"ONCE there were two men who desired to travel round the world, that they might tell others what was the manner of it.
This was in the days when men were still many on the earth, and there were people in all the lands. Now we grow fewer and fewer. Evil and sickness have come upon men. See how I, who tell this story, drag my life along, unable to stand upon my feet.
The two men who were setting out had each newly taken a wife, and had as yet no children. They made themselves cups of musk-ox horn, each making a cup for himself from one side of the same beast's head. And they set out, each going away from the other, that they might go by different ways and meet again some day. They traveled with sledges, and chose land to stay and live upon each summer.
It took them a long time to get round the world; they had children, and they grew old, and then their children also grew old, until at last the parents were so old that they could not walk, but the children led them.
And at last one day, they met—and of their drinking horns there was but the handle left, so many times had they drunk water by the way, scraping the horn against the ground as they filled them.
"The world is great indeed," they said when they met.
They had been young at their starting, and now they were old men, led by their children.
Truly the world is great."
Also, I've been considering our tenth planet, Sedna.
"According to one myth, Sedna, similar to a mermaid, was the daughter of the creator-god Anguta.

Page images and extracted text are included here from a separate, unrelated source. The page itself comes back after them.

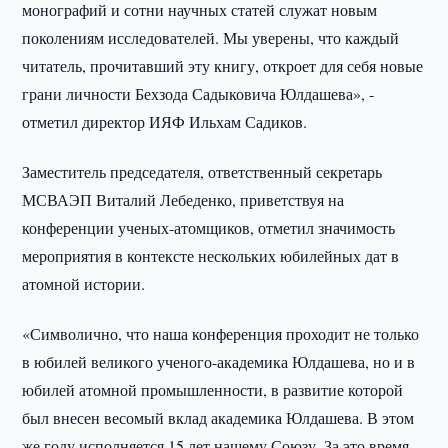
монографий и сотни научных статей служат новым
поколениям исследователей. Мы уверены, что каждый
читатель, прочитавший эту книгу, откроет для себя новые
грани личности Бехзода Садыковича Юлдашева», -
отметил директор ИЯФ Ильхам Садиков.
Заместитель председателя, ответственный секретарь
МСВАЭП Виталий Лебеденко, приветствуя на
конференции ученых-атомщиков, отметил значимость
мероприятия в контексте нескольких юбилейных дат в
атомной истории.
«Символично, что наша конференция проходит не только
в юбилей великого ученого-академика Юлдашева, но и в
юбилей атомной промышленности, в развитие которой
был внесен весомый вклад академика Юлдашева. В этом
же году исполняется 15 лет нашему Союзу. За это время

She is said to have been so huge and hungry that she ate everything in her parents' home, and even gnawed off one of her father's arms as he slept. According to some versions of the myth, she took a dog for her husband.
Anguta was so angry that he threw her over the side of his kayak. She clung to its sides, whereupon he chopped her fingers off one by one until she let go. She sank to the underworld, becoming the ruler of the monsters of the deep, and her huge fingers became the seals, walrus and whales hunted by the Inuit."